AliSQL optimizes the Binlog Parallel Flush feature during the commit phase of binary logs to improve write performance. If you enable the feature after the optimization, the write performance of your ApsaraDB RDS instance is significantly improved.
Prerequisites
Your RDS instance runs MySQL 8.0.
Your RDS instance runs a minor engine version of 20230930 or later.
NoteTo view the minor engine version of your RDS instance, you can log on to the ApsaraDB RDS console and go to the Basic Information page. In the Configuration Information section, check whether the Upgrade Minor Engine Version button is displayed. If the button is displayed, you can click the button to view and update the minor engine version of your RDS instance. If the button is not displayed, your RDS instance runs the latest minor engine version. For more information, see Update the minor engine version.

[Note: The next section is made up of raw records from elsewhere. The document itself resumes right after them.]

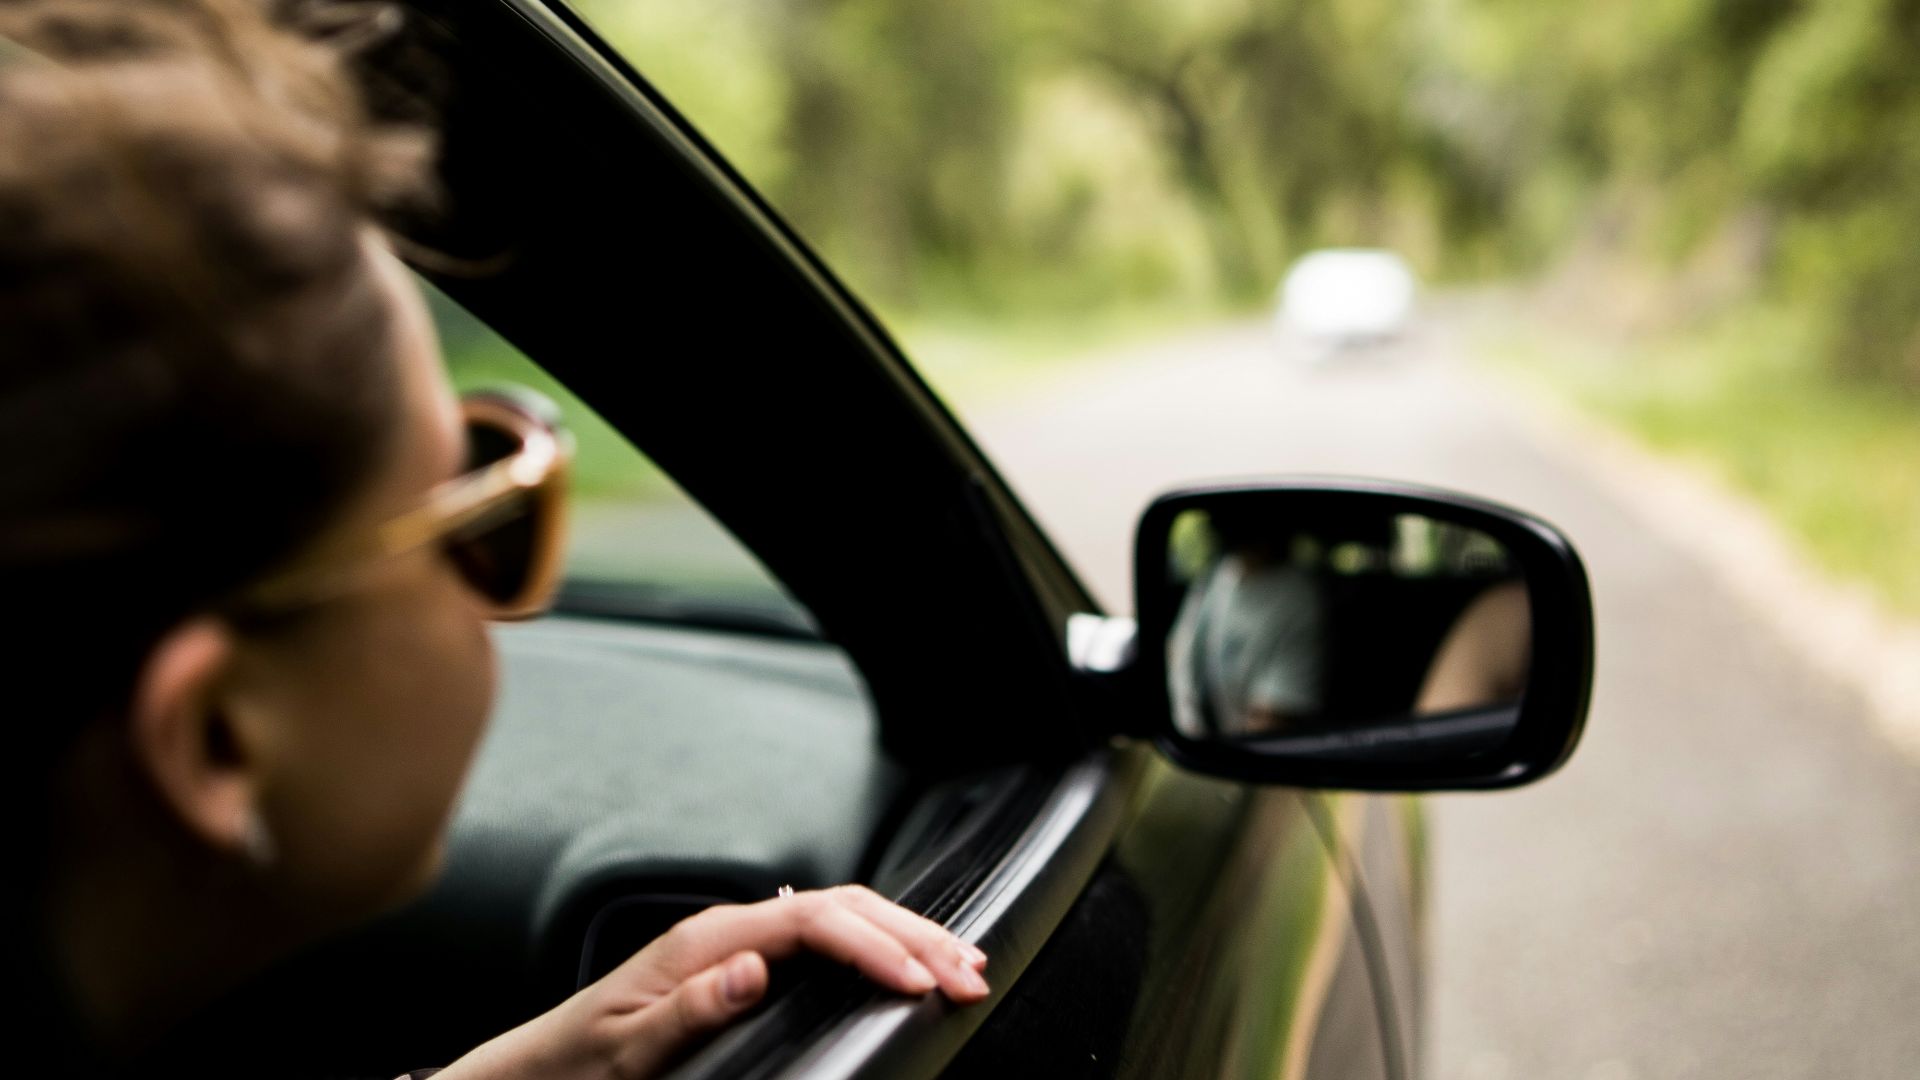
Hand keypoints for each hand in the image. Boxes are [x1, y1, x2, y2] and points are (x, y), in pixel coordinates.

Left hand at [433, 885, 990, 1079]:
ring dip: (907, 934)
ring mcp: (742, 943)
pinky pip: (829, 938)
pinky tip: (908, 962)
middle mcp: (730, 929)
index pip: (814, 920)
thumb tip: (753, 968)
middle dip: (914, 933)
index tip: (918, 981)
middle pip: (843, 906)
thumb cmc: (580, 1062)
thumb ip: (690, 1007)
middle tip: (971, 970)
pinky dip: (880, 946)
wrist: (541, 1068)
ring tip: (961, 961)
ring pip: (844, 916)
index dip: (874, 946)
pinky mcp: (748, 963)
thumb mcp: (628, 1048)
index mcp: (707, 938)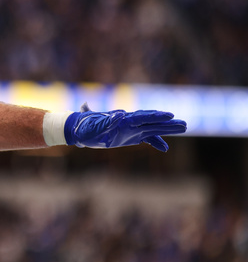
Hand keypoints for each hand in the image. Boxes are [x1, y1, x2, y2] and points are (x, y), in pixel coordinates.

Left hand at [64, 109, 186, 151]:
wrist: (78, 130)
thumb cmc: (84, 128)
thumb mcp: (92, 125)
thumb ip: (104, 120)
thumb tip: (113, 113)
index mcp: (122, 119)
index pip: (142, 116)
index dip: (155, 116)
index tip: (169, 115)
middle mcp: (129, 122)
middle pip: (151, 121)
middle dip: (167, 123)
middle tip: (184, 124)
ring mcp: (130, 129)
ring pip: (152, 128)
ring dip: (167, 129)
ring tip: (183, 127)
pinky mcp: (128, 136)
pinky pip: (146, 138)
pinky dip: (156, 142)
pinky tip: (165, 148)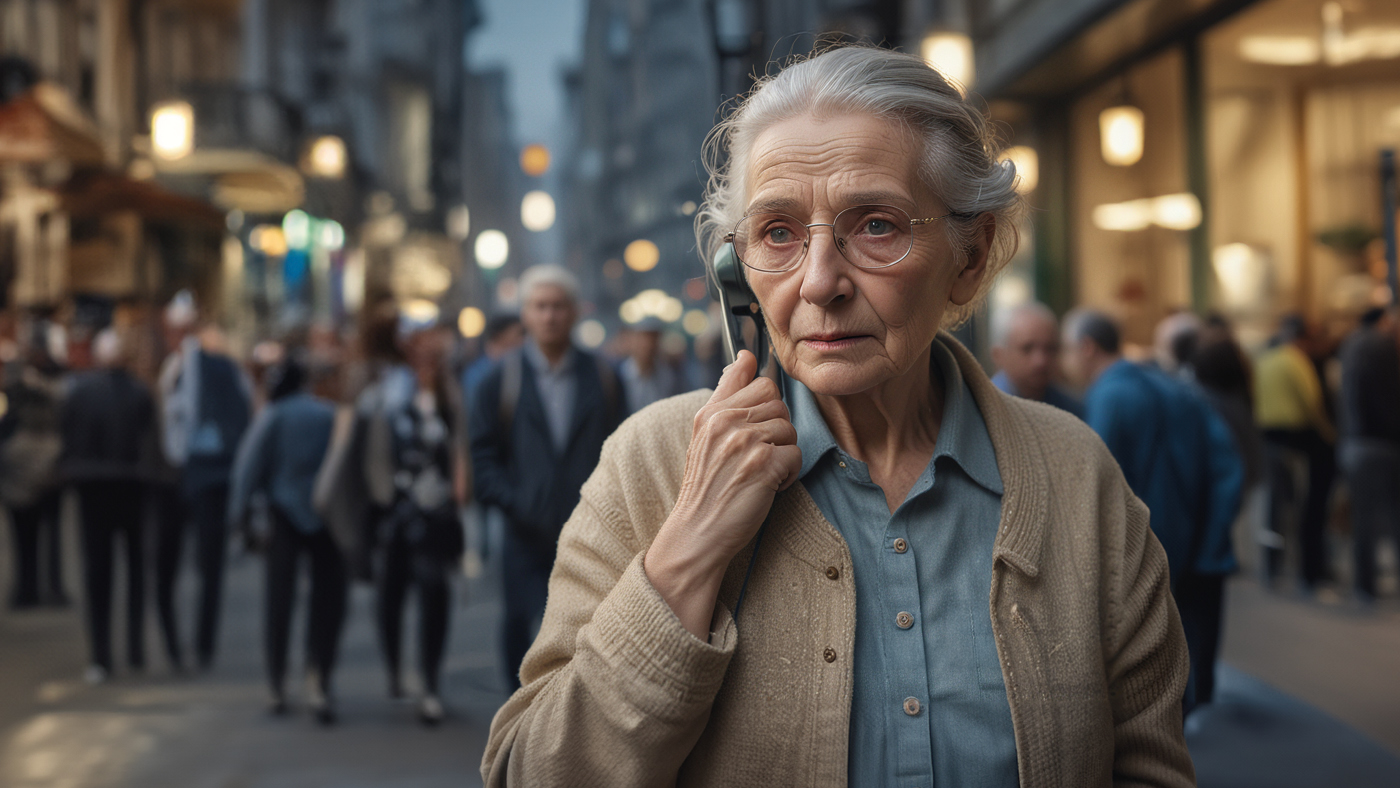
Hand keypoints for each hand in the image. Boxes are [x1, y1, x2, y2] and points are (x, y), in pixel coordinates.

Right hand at [645, 351, 800, 637]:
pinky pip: (796, 456)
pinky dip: (788, 475)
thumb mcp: (705, 433)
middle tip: (755, 457)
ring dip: (783, 455)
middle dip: (776, 432)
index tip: (756, 429)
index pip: (760, 382)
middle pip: (780, 406)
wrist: (697, 532)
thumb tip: (745, 356)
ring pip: (790, 430)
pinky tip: (767, 487)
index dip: (767, 408)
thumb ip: (726, 391)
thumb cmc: (706, 485)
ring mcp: (744, 442)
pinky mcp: (763, 465)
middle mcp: (725, 421)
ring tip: (759, 473)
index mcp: (711, 411)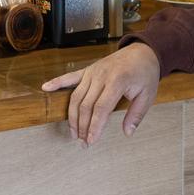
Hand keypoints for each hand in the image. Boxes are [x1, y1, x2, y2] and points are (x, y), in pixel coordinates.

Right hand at [41, 42, 161, 145]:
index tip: (91, 141)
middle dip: (82, 126)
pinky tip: (45, 88)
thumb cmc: (145, 74)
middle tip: (83, 142)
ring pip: (76, 96)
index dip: (94, 126)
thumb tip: (127, 133)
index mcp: (118, 81)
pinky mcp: (88, 70)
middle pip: (85, 105)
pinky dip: (57, 82)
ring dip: (72, 116)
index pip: (101, 108)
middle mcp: (101, 75)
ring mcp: (93, 71)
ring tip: (73, 133)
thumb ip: (136, 115)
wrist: (143, 52)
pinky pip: (70, 77)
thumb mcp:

The sync_binlog parameter of your RDS instance is not set to 1.
Background information
In MySQL, the system writes data to binary logs each time a transaction is committed. The writes are performed in sequence. The system writes data to the binary logs of one transaction after another.
The write process is time-consuming. Before the system writes data to binary logs, the system must parse all events stored in the binary log cache, assign values to the Checksum and log_pos parameters, and then generate global transaction identifier (GTID) events. The write process poses a significant bottleneck to the write performance of the RDS instance. To address the bottleneck, AliSQL optimizes the Binlog Parallel Flush feature.
Optimization details
Binary log buffer
AliSQL introduces a binary log buffer to implement the optimization. After multiple threads are allocated, the system can write binary log events to the binary log buffer in a parallel manner. Then, backend threads write the data in the binary log buffer to binary log files. This way, the system can perform the operations that must be completed in sequence in a parallel manner. The operations include assigning values to the Checksum and log_pos parameters and generating GTID events. This significantly improves the write performance when events are written to binary log files.
Group commit
In MySQL, the system writes data to binary log files and redo log files of different groups of transactions during the transaction commit. This helps merge I/O operations to the greatest extent and improve performance. After the optimization, the idea of group commit is retained. The following figure shows the Binlog Parallel Flush feature with group commit.
After the optimization, the system allocates GTIDs and binary log buffers for transactions one after another. Then, the system writes the binary log events of the group of transactions to the binary log buffers. After the redo log files are stored and the backend thread writes the data in the binary log buffers to binary log files, the group of transactions can be committed.
Persistence of binary logs
After the optimization, binary log files are persisted by a backend thread at regular intervals. By default, a binary log file is persisted once per second.
Parameter description
loose_binlog_parallel_flush
This parameter specifies whether to enable the Binlog Parallel Flush feature. This parameter is a global system variable. Valid values: on and off. If you change the value of this parameter, the change immediately takes effect. You do not need to restart your RDS instance.
Optimization effect
Test environment
The following table describes the feature optimization effect on ApsaraDB RDS for MySQLRDS instances that use different specifications.
Service | Version | CPU and memory | Storage type | Storage capacity |
ApsaraDB RDS for MySQL | MySQL 8.0 (minor engine version: 20230930) | 16 cores, 32 GB | ESSD PL1 | 1,000 GB |
16 cores, 32 GB | SSD | 1,000 GB | ||
64 cores, 128 GB | ESSD PL1 | 1,000 GB | ||
64 cores, 128 GB | SSD | 1,000 GB |
Parameter configuration
The RDS instance in the test uses a high-performance parameter template. In the template, the following performance-related parameter configuration is used: sync_binlog = 1000 and innodB_flush_log_at_trx_commit = 2.
Test script
The oltp_update_non_index script of Sysbench is used for the performance test. The test data contains 100 tables, and each table contains 100,000 rows.
Test results
The following figure shows the test results. Compared with native MySQL Normal Flush, Binlog Parallel Flush significantly improves the write performance of an RDS instance. The maximum improvement can reach 10% to 30%.